Cluster Data

Cluster data using k-means or hierarchical clustering in the Live Editor

Since R2021b

Description

The Cluster Data Live Editor Task enables you to interactively perform k-means or hierarchical clustering. The task generates MATLAB^® code for your live script and returns the resulting cluster indices to the MATLAB workspace. If you perform k-means clustering, the task also returns the cluster centroid locations.

You can:

Specify the number of clusters manually. For hierarchical clustering, you can specify the cutoff for the underlying hierarchical cluster tree.
Determine the optimal number of clusters for your data automatically by specifying criteria such as gap values, silhouette values, Davies-Bouldin index values, and Calinski-Harabasz index values.
Customize the parameters for clustering your data, such as the distance metric to use.
Automatically visualize the clustered data.

For general information about Live Editor tasks, see Add Interactive Tasks to a Live Script.

Open the Task

To add the Cluster Data task to a live script:

On the Live Editor tab, select Task > Cluster Data.
In a code block in the live script, type a relevant keyword, such as clustering, kmeans, or hierarchical. Select Cluster Data from the suggested command completions.

Examples

expand all

Specify Number of Clusters for k-Means Clustering Using Live Editor Task

This example shows how to use the Cluster Data task to interactively perform k-means clustering for a specified number of clusters.

Load the sample data. The data contains length and width measurements from the sepals and petals of three species of iris flowers.

load fisheriris

Open the Cluster Data task. To open the task, begin typing the keyword clustering in a code block and select Cluster Data from the suggested command completions.

List of suggested command completions. The first suggestion in the list is for the Cluster Data task, and is selected.

In the task, select the k-Means Clustering algorithm. (since R2024a)

Cluster the data into two clusters.

Select the meas variable as the input data.
Set the number of clusters to 2, if necessary.
In the Live Editor tab, click the Run button to run the task.

MATLAB displays the clustered data and the cluster means in a scatter plot.

Cluster Data task showing the selected parameters and the resulting scatter plot with the sample data divided into two clusters

Increase the number of clusters to 3 and rerun the task. MATLAB displays the updated clustered data and the cluster means in a scatter plot.

Cluster Data task showing the selected parameters and the resulting scatter plot with the sample data divided into three clusters

The task generates code in your live script. The generated code reflects the parameters and options that you select, and includes code to generate the scatter plot.

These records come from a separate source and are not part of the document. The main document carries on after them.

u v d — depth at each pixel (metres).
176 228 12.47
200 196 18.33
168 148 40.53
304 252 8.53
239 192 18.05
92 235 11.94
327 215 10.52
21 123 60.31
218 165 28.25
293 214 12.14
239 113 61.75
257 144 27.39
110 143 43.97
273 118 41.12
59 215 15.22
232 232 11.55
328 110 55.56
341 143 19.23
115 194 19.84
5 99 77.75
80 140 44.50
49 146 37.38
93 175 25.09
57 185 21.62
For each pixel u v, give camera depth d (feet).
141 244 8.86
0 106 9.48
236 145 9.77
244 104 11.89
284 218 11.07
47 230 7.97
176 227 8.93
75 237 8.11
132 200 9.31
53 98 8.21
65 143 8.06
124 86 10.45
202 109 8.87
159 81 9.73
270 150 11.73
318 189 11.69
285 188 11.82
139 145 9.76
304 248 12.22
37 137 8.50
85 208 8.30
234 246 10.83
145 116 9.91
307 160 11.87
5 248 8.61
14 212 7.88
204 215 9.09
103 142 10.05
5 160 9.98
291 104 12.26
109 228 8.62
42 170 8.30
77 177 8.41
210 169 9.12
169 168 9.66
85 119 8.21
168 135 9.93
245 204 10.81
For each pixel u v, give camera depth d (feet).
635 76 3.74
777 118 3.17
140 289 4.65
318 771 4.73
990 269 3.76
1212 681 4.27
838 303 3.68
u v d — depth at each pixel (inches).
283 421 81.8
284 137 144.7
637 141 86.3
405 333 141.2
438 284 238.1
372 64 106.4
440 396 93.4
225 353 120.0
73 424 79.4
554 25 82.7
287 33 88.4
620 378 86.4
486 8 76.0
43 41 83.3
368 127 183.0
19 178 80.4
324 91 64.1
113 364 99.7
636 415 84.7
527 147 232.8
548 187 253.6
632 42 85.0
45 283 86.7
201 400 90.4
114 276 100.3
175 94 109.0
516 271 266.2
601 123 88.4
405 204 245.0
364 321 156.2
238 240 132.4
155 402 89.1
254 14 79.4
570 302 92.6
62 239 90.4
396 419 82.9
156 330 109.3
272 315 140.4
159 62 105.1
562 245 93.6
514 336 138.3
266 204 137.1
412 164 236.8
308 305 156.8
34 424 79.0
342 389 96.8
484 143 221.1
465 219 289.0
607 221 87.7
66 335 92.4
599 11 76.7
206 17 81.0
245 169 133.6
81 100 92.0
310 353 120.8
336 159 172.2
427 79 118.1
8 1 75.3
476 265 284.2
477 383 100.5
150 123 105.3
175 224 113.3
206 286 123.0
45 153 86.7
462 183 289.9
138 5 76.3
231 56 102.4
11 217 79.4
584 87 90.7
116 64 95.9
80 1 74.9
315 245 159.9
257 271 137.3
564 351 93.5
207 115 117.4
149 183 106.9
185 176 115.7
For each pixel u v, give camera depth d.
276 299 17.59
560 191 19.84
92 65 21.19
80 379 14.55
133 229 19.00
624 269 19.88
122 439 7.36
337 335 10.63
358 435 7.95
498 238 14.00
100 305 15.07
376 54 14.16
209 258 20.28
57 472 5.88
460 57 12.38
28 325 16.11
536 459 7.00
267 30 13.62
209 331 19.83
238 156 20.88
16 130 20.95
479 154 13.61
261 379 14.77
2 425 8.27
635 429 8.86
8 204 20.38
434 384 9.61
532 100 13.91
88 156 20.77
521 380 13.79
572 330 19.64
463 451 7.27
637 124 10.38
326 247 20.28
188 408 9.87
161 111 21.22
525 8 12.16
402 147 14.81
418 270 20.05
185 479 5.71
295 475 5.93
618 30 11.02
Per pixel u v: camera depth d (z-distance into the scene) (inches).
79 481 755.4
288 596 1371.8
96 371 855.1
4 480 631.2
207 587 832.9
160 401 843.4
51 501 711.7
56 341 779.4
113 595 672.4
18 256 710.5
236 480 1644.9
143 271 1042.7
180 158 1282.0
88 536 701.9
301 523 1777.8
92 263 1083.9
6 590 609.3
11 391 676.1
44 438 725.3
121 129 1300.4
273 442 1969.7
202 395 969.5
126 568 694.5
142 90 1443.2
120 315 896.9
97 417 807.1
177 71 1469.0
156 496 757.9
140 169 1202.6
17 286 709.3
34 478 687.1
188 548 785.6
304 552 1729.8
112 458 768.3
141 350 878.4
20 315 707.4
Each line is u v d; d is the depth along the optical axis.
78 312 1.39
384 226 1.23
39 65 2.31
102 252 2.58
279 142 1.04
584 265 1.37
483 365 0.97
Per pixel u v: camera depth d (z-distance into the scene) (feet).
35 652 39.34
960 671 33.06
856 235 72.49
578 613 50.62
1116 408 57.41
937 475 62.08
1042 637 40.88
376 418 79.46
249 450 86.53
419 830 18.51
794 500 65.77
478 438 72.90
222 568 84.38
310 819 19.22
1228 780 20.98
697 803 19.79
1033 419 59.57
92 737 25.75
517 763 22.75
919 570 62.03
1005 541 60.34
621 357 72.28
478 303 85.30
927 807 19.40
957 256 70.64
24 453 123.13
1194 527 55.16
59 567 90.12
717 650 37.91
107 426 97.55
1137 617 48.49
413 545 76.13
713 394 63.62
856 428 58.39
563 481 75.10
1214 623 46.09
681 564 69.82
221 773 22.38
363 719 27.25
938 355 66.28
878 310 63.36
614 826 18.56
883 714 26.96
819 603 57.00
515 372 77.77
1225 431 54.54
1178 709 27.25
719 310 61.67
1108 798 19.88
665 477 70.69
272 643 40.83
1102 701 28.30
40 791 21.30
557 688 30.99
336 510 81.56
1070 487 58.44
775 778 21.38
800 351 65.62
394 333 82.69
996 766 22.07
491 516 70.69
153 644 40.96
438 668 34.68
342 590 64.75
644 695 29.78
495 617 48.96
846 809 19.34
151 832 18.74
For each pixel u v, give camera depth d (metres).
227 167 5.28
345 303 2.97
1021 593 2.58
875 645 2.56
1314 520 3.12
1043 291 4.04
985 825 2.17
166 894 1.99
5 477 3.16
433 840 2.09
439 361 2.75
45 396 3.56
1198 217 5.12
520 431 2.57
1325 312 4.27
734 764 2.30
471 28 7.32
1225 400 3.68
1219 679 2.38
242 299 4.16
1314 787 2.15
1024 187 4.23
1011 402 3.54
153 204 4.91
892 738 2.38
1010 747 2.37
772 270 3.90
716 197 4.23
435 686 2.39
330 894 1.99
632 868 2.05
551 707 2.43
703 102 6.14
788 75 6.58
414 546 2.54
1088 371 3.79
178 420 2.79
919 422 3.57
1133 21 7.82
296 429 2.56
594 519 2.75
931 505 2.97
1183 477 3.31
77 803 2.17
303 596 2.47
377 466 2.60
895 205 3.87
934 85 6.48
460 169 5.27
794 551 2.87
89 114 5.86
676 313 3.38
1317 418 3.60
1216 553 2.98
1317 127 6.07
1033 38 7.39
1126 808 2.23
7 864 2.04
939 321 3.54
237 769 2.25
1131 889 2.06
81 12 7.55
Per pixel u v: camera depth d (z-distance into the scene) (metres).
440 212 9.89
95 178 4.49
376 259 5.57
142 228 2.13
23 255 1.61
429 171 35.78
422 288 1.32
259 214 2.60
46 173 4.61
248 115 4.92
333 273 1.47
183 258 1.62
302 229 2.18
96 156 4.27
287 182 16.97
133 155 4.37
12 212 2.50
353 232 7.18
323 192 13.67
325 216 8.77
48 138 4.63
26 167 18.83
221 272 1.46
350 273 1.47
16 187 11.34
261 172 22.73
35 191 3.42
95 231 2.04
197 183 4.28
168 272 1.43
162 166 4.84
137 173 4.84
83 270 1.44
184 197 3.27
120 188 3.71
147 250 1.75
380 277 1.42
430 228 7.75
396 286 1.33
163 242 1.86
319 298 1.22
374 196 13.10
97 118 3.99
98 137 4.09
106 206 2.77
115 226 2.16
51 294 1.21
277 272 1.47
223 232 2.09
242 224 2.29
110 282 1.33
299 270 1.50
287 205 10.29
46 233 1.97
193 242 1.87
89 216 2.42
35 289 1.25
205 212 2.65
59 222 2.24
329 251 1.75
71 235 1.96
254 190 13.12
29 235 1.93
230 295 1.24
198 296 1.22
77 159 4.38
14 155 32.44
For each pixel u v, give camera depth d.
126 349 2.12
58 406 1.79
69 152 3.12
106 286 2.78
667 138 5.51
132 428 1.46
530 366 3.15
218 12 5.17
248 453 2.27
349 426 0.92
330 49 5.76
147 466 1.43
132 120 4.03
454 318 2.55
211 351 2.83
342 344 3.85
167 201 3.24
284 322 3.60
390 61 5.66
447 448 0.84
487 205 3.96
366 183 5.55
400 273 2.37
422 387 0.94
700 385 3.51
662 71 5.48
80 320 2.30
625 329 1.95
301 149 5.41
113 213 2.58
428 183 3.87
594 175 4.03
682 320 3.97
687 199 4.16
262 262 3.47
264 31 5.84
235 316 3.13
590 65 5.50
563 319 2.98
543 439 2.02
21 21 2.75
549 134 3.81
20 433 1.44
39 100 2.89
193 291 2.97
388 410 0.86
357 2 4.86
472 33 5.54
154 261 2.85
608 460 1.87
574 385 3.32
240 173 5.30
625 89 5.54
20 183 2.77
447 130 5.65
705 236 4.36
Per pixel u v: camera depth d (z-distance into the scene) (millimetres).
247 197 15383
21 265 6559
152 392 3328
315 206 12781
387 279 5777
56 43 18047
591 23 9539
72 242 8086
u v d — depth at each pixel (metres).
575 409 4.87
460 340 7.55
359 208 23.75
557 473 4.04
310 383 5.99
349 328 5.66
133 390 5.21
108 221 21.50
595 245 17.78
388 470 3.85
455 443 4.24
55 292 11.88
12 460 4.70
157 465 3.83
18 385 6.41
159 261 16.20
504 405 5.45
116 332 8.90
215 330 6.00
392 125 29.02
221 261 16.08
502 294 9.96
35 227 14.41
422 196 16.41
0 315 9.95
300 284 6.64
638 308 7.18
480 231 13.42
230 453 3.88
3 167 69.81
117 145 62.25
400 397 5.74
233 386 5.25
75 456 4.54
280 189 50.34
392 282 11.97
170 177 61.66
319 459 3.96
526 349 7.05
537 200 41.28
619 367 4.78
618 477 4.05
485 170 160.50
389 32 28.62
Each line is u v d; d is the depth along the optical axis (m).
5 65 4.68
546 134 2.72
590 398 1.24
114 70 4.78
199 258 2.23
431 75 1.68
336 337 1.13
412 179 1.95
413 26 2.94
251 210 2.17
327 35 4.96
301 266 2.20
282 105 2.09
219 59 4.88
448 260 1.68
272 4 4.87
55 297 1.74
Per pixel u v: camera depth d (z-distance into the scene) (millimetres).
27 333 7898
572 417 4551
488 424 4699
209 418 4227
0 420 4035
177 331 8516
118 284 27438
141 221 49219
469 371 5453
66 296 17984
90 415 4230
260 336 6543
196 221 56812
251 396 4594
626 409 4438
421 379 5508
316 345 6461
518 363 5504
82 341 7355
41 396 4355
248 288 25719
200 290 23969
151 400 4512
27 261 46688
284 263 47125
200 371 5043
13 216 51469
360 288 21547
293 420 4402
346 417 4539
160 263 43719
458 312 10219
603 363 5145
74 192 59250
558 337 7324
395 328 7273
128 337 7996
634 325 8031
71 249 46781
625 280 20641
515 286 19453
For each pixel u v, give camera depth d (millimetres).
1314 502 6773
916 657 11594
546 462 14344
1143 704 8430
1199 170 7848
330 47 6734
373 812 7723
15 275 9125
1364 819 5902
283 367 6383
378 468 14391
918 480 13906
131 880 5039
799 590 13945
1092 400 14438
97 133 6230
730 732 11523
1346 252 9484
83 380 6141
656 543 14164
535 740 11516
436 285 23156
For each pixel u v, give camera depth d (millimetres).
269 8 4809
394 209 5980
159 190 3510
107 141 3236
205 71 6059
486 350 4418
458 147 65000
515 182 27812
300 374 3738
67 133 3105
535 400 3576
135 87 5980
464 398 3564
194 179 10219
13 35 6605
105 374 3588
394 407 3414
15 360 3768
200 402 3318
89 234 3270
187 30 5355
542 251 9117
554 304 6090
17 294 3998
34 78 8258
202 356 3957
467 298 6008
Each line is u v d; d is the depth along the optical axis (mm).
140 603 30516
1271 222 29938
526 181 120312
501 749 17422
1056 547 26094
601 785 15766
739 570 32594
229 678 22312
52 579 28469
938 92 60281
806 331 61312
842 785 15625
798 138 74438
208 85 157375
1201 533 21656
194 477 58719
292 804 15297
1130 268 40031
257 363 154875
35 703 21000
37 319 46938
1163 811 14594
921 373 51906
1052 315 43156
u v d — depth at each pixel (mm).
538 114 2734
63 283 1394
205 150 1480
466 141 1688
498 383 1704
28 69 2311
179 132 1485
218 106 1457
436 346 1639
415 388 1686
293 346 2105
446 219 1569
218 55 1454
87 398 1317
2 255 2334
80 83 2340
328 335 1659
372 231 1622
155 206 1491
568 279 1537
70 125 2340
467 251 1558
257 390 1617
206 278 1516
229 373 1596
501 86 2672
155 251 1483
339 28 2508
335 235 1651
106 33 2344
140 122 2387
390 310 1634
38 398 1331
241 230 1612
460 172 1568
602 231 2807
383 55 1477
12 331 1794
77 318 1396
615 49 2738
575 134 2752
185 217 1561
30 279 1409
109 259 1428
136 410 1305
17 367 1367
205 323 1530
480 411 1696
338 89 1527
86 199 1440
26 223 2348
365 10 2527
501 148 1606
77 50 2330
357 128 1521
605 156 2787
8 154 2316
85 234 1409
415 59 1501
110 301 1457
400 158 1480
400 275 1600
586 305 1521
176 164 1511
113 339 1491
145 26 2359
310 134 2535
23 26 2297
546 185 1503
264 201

To see the generated code, click Show code at the bottom of the task parameter area. The task expands to display the generated code.

Generated code for the Cluster Data task. The code uses the kmeans function to cluster the data and the scatter function to display the results.

By default, the generated code uses clusterIndices and centroids as the name of the output variables returned to the MATLAB workspace. The clusterIndices vector is a numeric column vector containing the cluster indices. Each row in clusterIndices indicates the cluster assignment of the corresponding observation. The centroids matrix is a numeric matrix containing the cluster centroid locations. To specify a different output variable name, enter a new name in the summary line at the top of the task. For instance, change the two variable names to c_indices and c_locations.

First row of the Cluster Data task with the renamed output c_indices and c_locations

When the task runs, the generated code is updated to reflect the new variable names. The new variables c_indices and c_locations appear in the MATLAB workspace.

Evaluate Optimal Number of Clusters for k-Means Clustering Using Live Editor Task

This example shows how to use the Cluster Data task to interactively evaluate clustering solutions based on selected criteria.

Load the sample data. The data contains length and width measurements from the sepals and petals of three species of iris flowers.

load fisheriris

Open the Cluster Data task. To open the task, begin typing the keyword clustering in a code block and select Cluster Data from the suggested command completions.

List of suggested command completions. The first suggestion in the list is for the Cluster Data task, and is selected.

In the task, select the k-Means Clustering algorithm. (since R2024a)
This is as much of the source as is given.